🤖 AI Summary
This work addresses the problem that large language models (LLMs) suffer from reduced executability in task planning due to reliance on intermediate representations (e.g., code or formal logic). We propose an end-to-end native planning method that directly leverages LLMs’ commonsense semantic understanding as a heuristic function for hill-climbing search—bypassing code generation or formal translation entirely—and enabling direct mapping from natural-language task descriptions to executable action sequences. Our approach integrates semantic-driven prompt engineering, native encoding of the action space, and lightweight heuristic search. Evaluated on a household environment planning benchmark, our method improves task success rate by 22 percentage points while ensuring 100% plan executability.
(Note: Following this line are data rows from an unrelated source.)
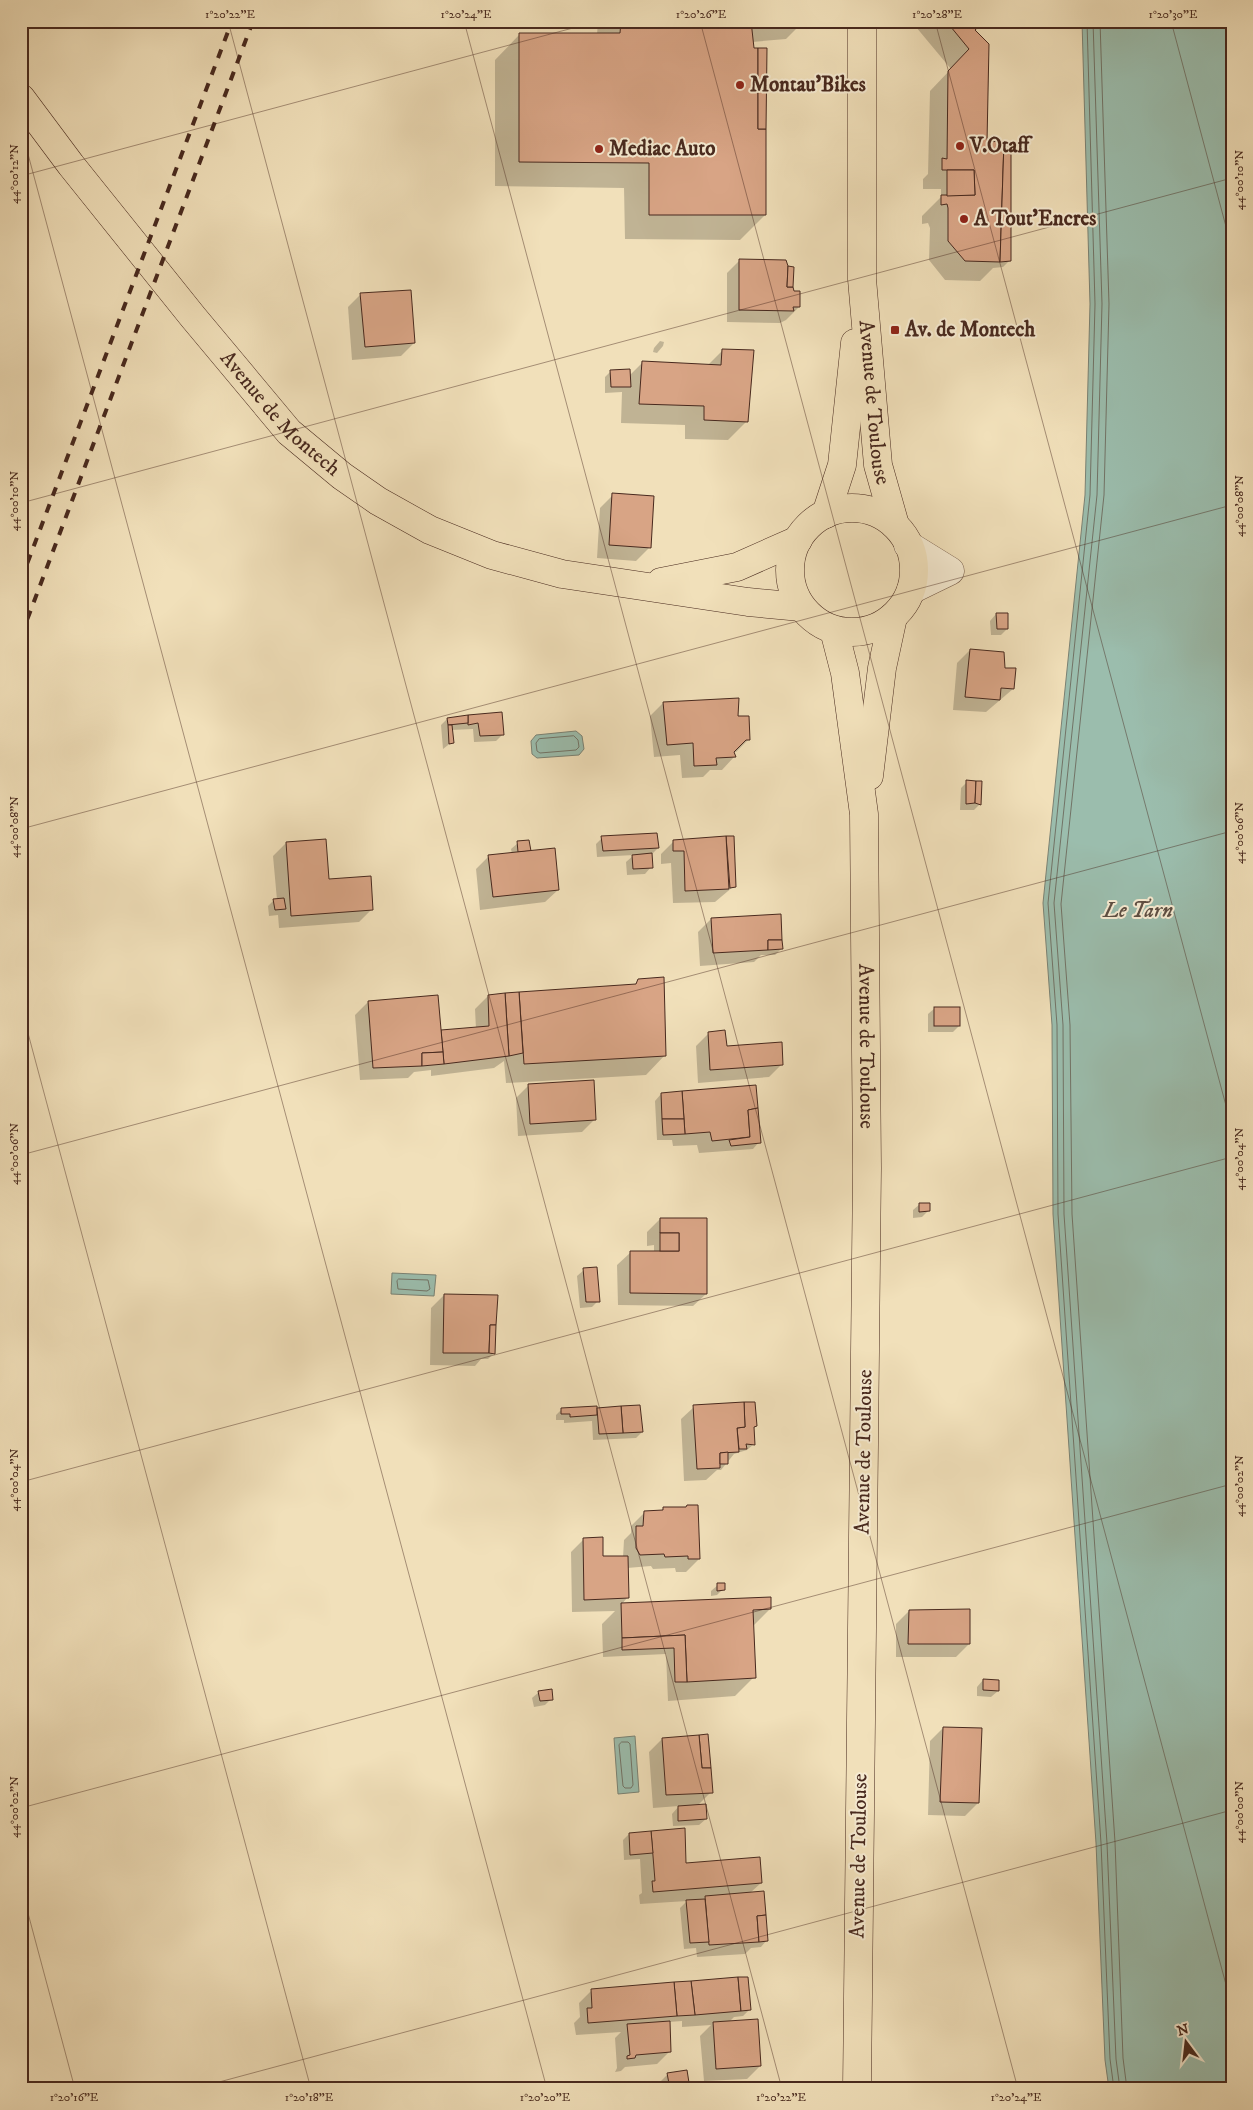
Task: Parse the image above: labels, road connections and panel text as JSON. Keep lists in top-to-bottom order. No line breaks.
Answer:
{"streets":{"main road":["Avenue de Toulouse","Avenue de Montech"]},"crossings":[["Avenue de Toulouse","Avenue de Montech"]],"water":["Le Tarn"],"places":{"other":["Montau'Bikes","V.Otaff","Mediac Auto","A Tout'Encres"],"transit":["Av. de Montech"]},"north":"top","coordinates":["1°20'22\"E","1°20'24\"E","1°20'26\"E","1°20'28\"E","1°20'30\"E","44°00'12\"N","44°00'10\"N","44°00'08\"N","44°00'06\"N","44°00'04\"N","44°00'02\"N","44°00'00\"N","1°20'16\"E","1°20'18\"E","1°20'20\"E"]}
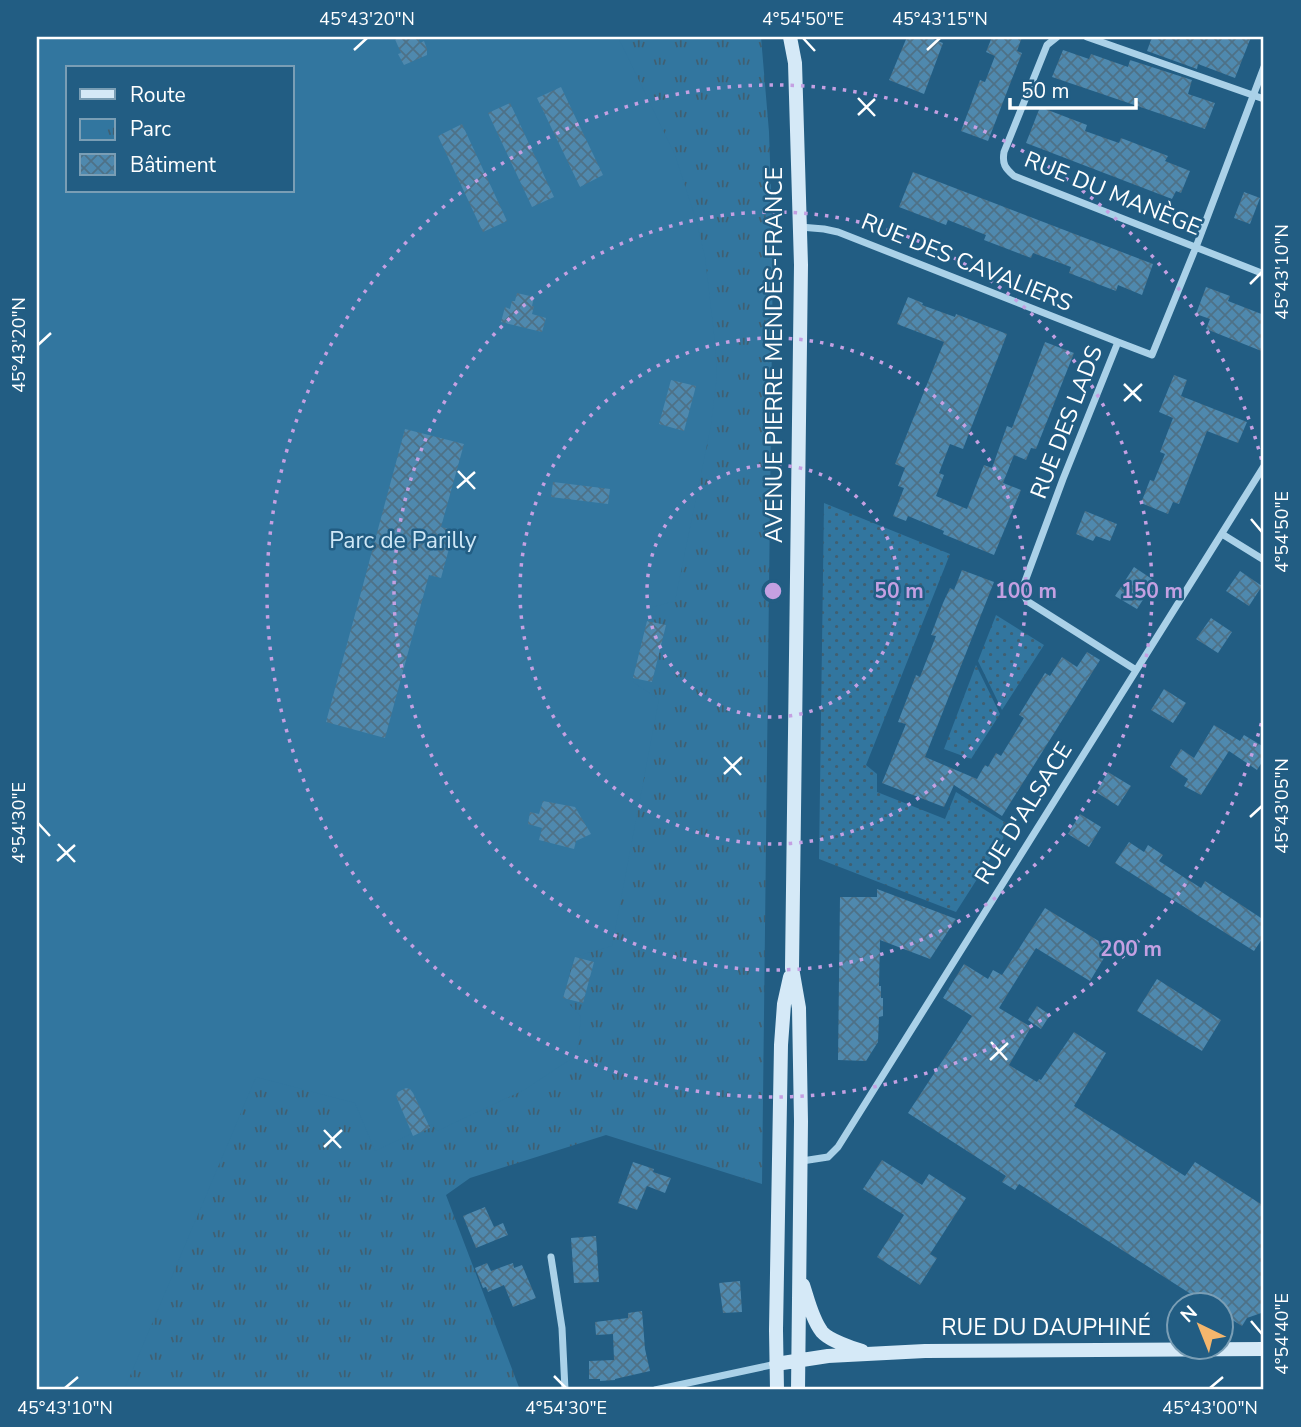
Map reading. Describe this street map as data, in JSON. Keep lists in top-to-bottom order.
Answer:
{
  "streets": {
    "main road": ["AVENUE PIERRE MENDÈS-FRANCE", "RUE DU DAUPHINÉ"],
    "street": [
      "RUE DU MANÈGE",
      "RUE DES CAVALIERS",
      "RUE DES LADS",
      "RUE D'ALSACE"
    ]
  },
  "crossings": [
    ["RUE DU MANÈGE", "RUE DES LADS"],
    ["RUE DES CAVALIERS", "AVENUE PIERRE MENDÈS-FRANCE"],
    ["RUE DES CAVALIERS", "RUE DES LADS"],
    ["RUE DES LADS", "RUE D'ALSACE"]
  ],
  "parks": ["Parc de Parilly"],
  "legend": ["Route", "Parc", "Bâtiment"],
  "scale_bar": "50 m",
  "north": "top left",
  "coordinates": [
    "45°43'20\"N",
    "4°54'50\"E",
    "45°43'15\"N",
    "45°43'10\"N",
    "45°43'05\"N",
    "4°54'30\"E",
    "4°54'40\"E",
    "45°43'00\"N"
  ],
  "rings": [
    "50 m",
    "100 m",
    "150 m",
    "200 m"
  ]
}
It is the first to empirically demonstrate that LLM-generated semantic outputs can reliably guide symbolic search without post-processing, thereby significantly reducing the complexity of the planning stack.
📝 Abstract
While systems designed for solving planning tasks vastly outperform Large Language Models (LLMs) in this domain, they usually discard the rich semantic information embedded within task descriptions. In contrast, LLMs possess parametrised knowledge across a wide range of topics, enabling them to leverage the natural language descriptions of planning tasks in their solutions. However, current research in this direction faces challenges in generating correct and executable plans. Furthermore, these approaches depend on the LLM to output solutions in an intermediate language, which must be translated into the representation language of the planning task. We introduce a novel planning method, which leverages the parametrised knowledge of LLMs by using their output as a heuristic for Hill-Climbing Search. This approach is further enhanced by prompting the LLM to generate a solution estimate to guide the search. Our method outperforms the task success rate of similar systems within a common household environment by 22 percentage points, with consistently executable plans. All actions are encoded in their original representation, demonstrating that strong results can be achieved without an intermediate language, thus eliminating the need for a translation step.